### 作業内容 A
本文によると、40歳で住宅を購入した場合に退職後もローンの返済が続くことがあるのはなぜか。1～3文で説明せよ。
### 作業内容 B
本文の「子供の教育費は、通う学校が公」から「算することが必要不可欠です。」までを、両端を含めてそのまま書き写せ。

1億円~1億5千万円は必要!? 覚えておきたい「人生の三大支出」

それなりに家計のやりくりはできているけど、このままで大丈夫か不安が尽きないお金の問題。「人生100年時代、想像以上にお金は必要」とはファイナンシャルプランナーの平野直子さんの弁。今話題の老後資金、足りないのは2000万円どころじゃないかもしれません。

住宅ローンや子供の教育資金もかかるし旅行費用も必要…と、老後資金に関してはもう少し先でいいかと思いがちですが、それではダメ!と警鐘を鳴らすのがファイナンシャルプランナーの平野直子さん。「いざというときにお金が足りない!とならないよう、自分に必要な具体的な金額を知っておくべきです。実際に算出してみると想像以上にお金が必要だということが分かり驚かれますが、シビアな現実を知ることでお金に対する意識を変えることが大切。1日でも早く現実を知ることが、今後を左右するといっても過言ではありません(ファイナンシャルプランナー平野直子さん 以下同)

目次

人生の三大支出とは
「住宅、教育、老後」費用

平野さんいわく、人生の三大支出は「住宅、教育、老後」費用とのこと。それぞれの家庭によって、住まいにかける費用や子供の人数、教育方針など、必要なお金は変化します。月々の消費支出の他に、これからどんなライフイベントがあるのか、そしてそれぞれにどのぐらいのお金がかかるかを把握することが大切です。

幼稚園から大学まで全公立or全私立
その差が1230万円もある教育資金

子供の学習費総額 表

出典:文部科学省平成28年度子供の学習費調査の結果について(報道発表資料)より

子供の教育費は、通う学校が公立か私立かで全然違います。具体的な数字を見ると想像している以上に金額に開きがあると感じるはずです。それを表にしたのが上記。幼稚園から高等学校卒業まで全て公立に通った場合は540万円、全て私立に通った場合は1770万円。なんと1230万円の差! 大学進学も考えるとなると、これに加えて、私立文系なら総額約390万円、国立文系なら総額約255万円かかると言われています(文部科学省「平成28年度私立大学入学者に係る初年度学生納付金平均額(定員1人当たり)の調査結果について」より)。そして教育費の他に、子供が社会人として自立するまでに必要な養育費が別途月2、3万円かかります。将来、お金が足りないという理由で子供が夢を諦めてしまうことのないよう、しっかりとお金を用意しておくことが大切ですね。

40歳で住宅を購入した場合、
退職後にローン残高が残っている場合も

地域や住居形態によってさまざまですが、今回は首都圏でマンションを購入する際にかかる費用を出しました。民間金融機関と住宅金融支援機構が提携して提供する固定金利の住宅ローン「フラット35」を利用した人の平均は、

・購入価格:約4,790万円
・融資金:約3,830万円
・1カ月当たり予定返済額:約13万円
(住宅金融支援機構「2017年度フラット35 マンション融資利用者の主要指標」より)

年々晩婚化が進み住宅のローンを組み始めるのが40歳前後というのも珍しくありません。35年間のローンを支払い終わるのは40歳で購入した場合は75歳。一般的には退職後となります。退職時までに払い終えるためには月々の返済額を上げる(返済負担率等を考慮する必要があります)、もしくは退職後も支払えるだけの金額を別途貯金しておく、さらにはローン完済まで働くという選択肢があります。また、返済額の他に固定資産税、マンションの場合は、さらに管理費や修繕積立金が毎月かかります。住宅を購入する際は、ローンを無理なく返していけるかを試算することが必要不可欠です。

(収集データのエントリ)
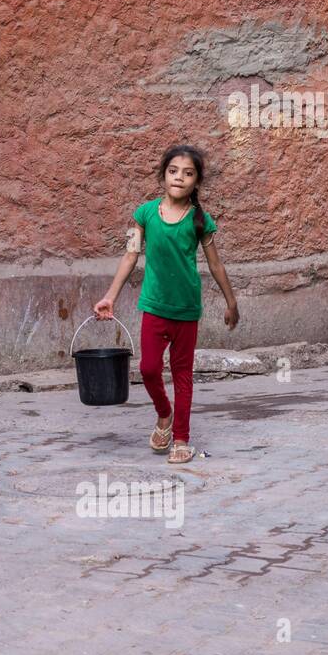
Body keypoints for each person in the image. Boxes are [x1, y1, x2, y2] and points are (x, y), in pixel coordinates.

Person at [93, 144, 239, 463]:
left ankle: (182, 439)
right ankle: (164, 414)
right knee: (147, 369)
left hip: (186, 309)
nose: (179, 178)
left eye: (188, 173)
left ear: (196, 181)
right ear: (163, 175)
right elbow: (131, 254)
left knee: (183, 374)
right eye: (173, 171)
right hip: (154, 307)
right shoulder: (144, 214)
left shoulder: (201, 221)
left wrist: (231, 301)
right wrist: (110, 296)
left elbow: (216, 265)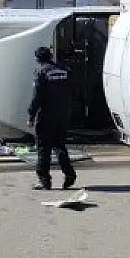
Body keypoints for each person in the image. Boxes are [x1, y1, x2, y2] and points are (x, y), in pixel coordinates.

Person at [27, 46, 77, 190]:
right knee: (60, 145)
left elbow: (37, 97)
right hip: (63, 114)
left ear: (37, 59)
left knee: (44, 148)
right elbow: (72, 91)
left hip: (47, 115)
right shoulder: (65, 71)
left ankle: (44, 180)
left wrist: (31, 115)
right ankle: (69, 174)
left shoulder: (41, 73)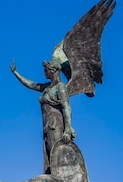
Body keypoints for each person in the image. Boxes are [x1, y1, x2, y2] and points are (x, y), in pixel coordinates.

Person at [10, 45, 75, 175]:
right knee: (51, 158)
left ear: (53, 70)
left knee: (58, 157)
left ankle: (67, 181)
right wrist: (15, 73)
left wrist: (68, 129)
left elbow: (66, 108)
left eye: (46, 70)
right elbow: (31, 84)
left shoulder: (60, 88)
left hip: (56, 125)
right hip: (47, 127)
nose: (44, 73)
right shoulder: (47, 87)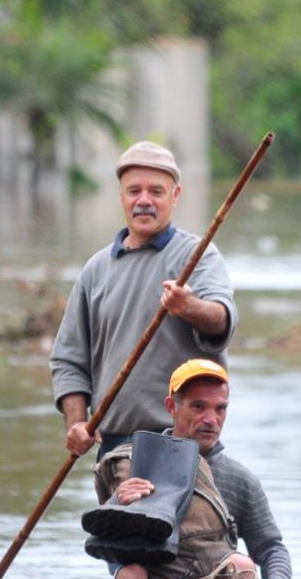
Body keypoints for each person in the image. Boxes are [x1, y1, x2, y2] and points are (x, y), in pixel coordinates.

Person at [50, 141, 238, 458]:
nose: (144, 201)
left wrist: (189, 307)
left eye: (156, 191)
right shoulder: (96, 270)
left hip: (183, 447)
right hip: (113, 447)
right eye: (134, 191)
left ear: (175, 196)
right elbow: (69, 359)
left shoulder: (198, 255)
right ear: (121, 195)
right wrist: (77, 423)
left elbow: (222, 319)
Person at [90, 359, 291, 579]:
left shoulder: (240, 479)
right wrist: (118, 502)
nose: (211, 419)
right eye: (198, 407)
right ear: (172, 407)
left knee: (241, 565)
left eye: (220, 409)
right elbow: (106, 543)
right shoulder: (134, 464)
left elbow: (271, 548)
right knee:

### 演習結果 A
35年間のローンを40歳で組むと、払い終わるのは75歳になる。これは一般的には退職後にあたるため、退職後もローンの残高が残る場合がある。

### 演習結果 B
子供の教育費は、通う学校が公立か私立かで全然違います。具体的な数字を見ると想像している以上に金額に開きがあると感じるはずです。それを表にしたのが上記。幼稚園から高等学校卒業まで全て公立に通った場合は540万円、全て私立に通った場合は1770万円。なんと1230万円の差! 大学進学も考えるとなると、これに加えて、私立文系なら総額約390万円、国立文系なら総額約255万円かかると言われています(文部科学省「平成28年度私立大学入学者に係る初年度学生納付金平均額(定員1人当たり)の調査結果について」より)。そして教育費の他に、子供が社会人として自立するまでに必要な養育費が別途月2、3万円かかります。将来、お金が足りないという理由で子供が夢を諦めてしまうことのないよう、しっかりとお金を用意しておくことが大切ですね。

40歳で住宅を購入した場合、
退職後にローン残高が残っている場合も

地域や住居形態によってさまざまですが、今回は首都圏でマンションを購入する際にかかる費用を出しました。民間金融機関と住宅金融支援機構が提携して提供する固定金利の住宅ローン「フラット35」を利用した人の平均は、

・購入価格:約4,790万円
・融資金:約3,830万円
・1カ月当たり予定返済額:約13万円
(住宅金融支援機構「2017年度フラット35 マンション融資利用者の主要指標」より)

年々晩婚化が進み住宅のローンを組み始めるのが40歳前後というのも珍しくありません。35年間のローンを支払い終わるのは40歳で購入した場合は75歳。一般的には退職後となります。退職時までに払い終えるためには月々の返済額を上げる(返済負担率等を考慮する必要があります)、もしくは退職後も支払えるだけの金額を別途貯金しておく、さらにはローン完済まで働くという選択肢があります。また、返済額の他に固定資産税、マンションの場合は、さらに管理費や修繕積立金が毎月かかります。住宅を購入する際は、ローンを無理なく返していけるかを試算することが必要不可欠です。